* **Quoted passage**
○ ○ ○ ○ ○ ○ ○

In 2017, further licensing partnerships were established with retailers from Hungary, Spain, Belgium, and the Middle East, including the Hungarian sporting goods wholesaler Smart 73, the Base Trademark DetallSport Group based in Barcelona, and the Falaknaz Sports Group, founded in 1955 in Dubai. With the partnership in Dubai, Sport 2000 became active outside Europe for the first time.

In spring 2023, the sale of sports apparel and equipment under the private label Witeblaze began. This brand also replaced all previous private labels of Sport 2000. In the same year, Sport 2000, together with the Mauritian company HV Group, opened several stores in Mauritius for the first time.

== Organization ==
Sport 2000 Group International is the umbrella organization of the Sport 2000 Group, which includes around 2,930 stores in 17 countries. In the 2024 financial year, the group achieved external turnover of €4.9 billion. Sport 2000 Group International is headed by Margit Gosau, who also manages Sport 2000 GmbH together with Dominik Solleder.

The responsibilities of Sport 2000 Group International include developing the Sport 2000 brand for sporting goods retailers. This involves coordinating retailers, internationally marketing private labels, and granting licensing and brand rights.

Sport 2000 operates a mix of store types, from general sporting goods retailers to niche shops concentrating on different areas like team sports, outdoor, running, sportstyle, or winter sports. In addition to its own label Witeblaze, brands distributed by Sport 2000 International include Puma, Ellesse, Hummel, Oakley, Speedo, The North Face, Atomic, and Odlo.

The Sport 2000 cooperative also operates the Absolute stores: Absolute TeamSport, a concept for retailers in the team sports sector, and Absolute Run, for retailers in the running sector. These stores provide service and customer consultation, while Sport 2000 takes on business activities such as assortment planning and marketing.

== Sport 2000 GmbH ==

Sport 2000 GmbH, as a seven-country cooperative, is part of the Sport 2000 brand and operates as a retail organization in Germany, Switzerland, Belgium, Luxembourg, the Netherlands, Austria, and the Czech Republic. The company is headquartered in Mainhausen, Germany. It belongs to the European retail cooperative ANWR Group. In Germany, Sport 2000 encompasses 1,500 stores operated by nearly 1,000 specialist retailers. The external turnover of the cooperative amounted to €4.04 billion in 2024.

Since 2019, the company has operated under the name Sport 2000 GmbH; prior to that, it was Sport 2000 Deutschland GmbH.

○ ○ ○ ○ ○ ○ ○

* **Records**
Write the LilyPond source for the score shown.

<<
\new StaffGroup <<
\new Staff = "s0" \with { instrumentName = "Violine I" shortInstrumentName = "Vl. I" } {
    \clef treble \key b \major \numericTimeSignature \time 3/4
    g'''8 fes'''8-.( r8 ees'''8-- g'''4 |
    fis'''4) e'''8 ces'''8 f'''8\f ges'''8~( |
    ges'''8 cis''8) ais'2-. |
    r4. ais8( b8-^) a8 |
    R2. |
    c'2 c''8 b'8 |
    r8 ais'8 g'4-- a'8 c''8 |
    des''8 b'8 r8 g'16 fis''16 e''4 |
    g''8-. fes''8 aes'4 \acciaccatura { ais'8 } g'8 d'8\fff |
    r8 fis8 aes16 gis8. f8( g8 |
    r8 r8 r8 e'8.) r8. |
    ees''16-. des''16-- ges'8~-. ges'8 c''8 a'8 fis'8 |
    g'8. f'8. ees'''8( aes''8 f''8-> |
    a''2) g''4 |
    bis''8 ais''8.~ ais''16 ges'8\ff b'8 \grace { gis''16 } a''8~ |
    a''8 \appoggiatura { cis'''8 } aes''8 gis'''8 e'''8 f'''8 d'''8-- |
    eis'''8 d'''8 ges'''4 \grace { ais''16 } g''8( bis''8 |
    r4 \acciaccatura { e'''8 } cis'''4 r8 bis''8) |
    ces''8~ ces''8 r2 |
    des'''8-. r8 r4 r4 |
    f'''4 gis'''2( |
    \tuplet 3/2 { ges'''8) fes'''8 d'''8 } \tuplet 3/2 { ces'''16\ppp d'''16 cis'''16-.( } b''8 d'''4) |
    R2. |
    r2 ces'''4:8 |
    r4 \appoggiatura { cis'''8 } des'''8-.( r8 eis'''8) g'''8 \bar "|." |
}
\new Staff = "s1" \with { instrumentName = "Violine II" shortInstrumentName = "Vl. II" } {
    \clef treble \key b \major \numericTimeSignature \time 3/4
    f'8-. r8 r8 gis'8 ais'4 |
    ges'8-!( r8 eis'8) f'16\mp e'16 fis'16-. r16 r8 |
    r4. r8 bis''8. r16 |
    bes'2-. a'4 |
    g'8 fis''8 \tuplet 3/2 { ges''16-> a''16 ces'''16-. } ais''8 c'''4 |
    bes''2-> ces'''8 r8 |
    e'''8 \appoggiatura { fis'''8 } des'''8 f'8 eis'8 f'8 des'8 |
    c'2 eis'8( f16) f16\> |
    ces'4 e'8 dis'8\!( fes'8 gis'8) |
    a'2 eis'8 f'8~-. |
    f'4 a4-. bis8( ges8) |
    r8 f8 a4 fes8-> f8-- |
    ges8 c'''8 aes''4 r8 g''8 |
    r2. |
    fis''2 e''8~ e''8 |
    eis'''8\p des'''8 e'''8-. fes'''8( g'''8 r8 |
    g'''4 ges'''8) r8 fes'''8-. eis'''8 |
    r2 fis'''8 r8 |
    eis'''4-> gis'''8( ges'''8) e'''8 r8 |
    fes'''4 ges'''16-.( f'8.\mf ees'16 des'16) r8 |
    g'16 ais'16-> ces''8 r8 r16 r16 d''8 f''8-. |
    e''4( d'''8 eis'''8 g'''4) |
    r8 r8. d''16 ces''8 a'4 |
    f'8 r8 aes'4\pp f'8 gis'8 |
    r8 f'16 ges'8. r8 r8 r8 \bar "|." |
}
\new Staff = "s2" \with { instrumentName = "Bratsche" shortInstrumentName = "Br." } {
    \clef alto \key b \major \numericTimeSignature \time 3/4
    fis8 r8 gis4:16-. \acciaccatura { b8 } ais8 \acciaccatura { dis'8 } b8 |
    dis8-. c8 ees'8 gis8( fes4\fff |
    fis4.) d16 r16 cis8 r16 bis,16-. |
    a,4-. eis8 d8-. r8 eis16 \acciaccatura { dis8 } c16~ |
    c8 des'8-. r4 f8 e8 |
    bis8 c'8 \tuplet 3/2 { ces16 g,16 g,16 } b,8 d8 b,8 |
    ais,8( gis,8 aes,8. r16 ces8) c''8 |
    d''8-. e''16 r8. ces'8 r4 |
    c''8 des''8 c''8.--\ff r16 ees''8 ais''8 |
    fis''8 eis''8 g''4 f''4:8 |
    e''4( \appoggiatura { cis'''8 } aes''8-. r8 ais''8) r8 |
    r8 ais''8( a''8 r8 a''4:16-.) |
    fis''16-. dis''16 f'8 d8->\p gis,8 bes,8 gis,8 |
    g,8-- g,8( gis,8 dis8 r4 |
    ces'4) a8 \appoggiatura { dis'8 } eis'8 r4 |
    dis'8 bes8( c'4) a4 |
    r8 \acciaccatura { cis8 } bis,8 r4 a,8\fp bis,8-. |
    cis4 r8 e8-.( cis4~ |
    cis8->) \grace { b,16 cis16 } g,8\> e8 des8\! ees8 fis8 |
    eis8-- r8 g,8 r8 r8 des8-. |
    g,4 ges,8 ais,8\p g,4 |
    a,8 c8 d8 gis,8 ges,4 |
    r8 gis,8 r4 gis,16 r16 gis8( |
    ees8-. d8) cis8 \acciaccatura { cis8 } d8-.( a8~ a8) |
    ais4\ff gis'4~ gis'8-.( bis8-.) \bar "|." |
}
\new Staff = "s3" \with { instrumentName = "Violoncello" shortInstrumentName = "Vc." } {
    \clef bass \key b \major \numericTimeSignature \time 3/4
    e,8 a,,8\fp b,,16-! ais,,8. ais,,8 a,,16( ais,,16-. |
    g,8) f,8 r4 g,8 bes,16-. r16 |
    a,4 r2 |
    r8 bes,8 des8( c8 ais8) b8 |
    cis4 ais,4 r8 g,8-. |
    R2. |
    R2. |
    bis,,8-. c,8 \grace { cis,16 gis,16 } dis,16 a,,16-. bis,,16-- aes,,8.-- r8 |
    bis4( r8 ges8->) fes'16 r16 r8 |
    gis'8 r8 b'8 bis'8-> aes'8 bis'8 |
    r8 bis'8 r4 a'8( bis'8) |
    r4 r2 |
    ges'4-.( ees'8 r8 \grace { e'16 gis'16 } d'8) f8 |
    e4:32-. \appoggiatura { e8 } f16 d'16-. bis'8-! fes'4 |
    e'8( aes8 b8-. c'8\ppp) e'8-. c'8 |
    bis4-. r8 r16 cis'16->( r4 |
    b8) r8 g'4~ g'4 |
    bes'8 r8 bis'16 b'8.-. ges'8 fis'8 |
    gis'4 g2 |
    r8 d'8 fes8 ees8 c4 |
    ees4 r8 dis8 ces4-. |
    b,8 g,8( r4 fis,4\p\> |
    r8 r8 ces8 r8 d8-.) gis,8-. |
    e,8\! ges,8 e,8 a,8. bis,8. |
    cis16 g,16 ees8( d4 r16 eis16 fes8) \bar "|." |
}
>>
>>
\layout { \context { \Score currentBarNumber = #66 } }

○ ○ ○ ○ ○ ○ ○

* **Required work**
**A)** According to the Sport 2000 text, where is Sport 2000 GmbH headquartered?
**B)** Summarize the Sport 2000 text in two sentences.
**C)** Reproduce word for word the part of the Sport 2000 text that starts at the words "The Sport 2000 cooperative" and ends after "planning and marketing.".
The records play no part in what follows.

* **Results in order**
**A)** Mainhausen, Germany.

**B)** Sport 2000 formed further licensing partnerships in 2017, becoming active outside Europe for the first time through Dubai, and in 2023 it began selling under the private label Witeblaze and opened stores in Mauritius. Its umbrella organization, Sport 2000 Group International, covers around 2,930 stores in 17 countries, while Sport 2000 GmbH is a seven-country cooperative headquartered in Mainhausen, Germany, and belongs to the ANWR Group.

**C)**
The Sport 2000 cooperative also operates the Absolute stores: Absolute TeamSport, a concept for retailers in the team sports sector, and Absolute Run, for retailers in the running sector. These stores provide service and customer consultation, while Sport 2000 takes on business activities such as assortment planning and marketing.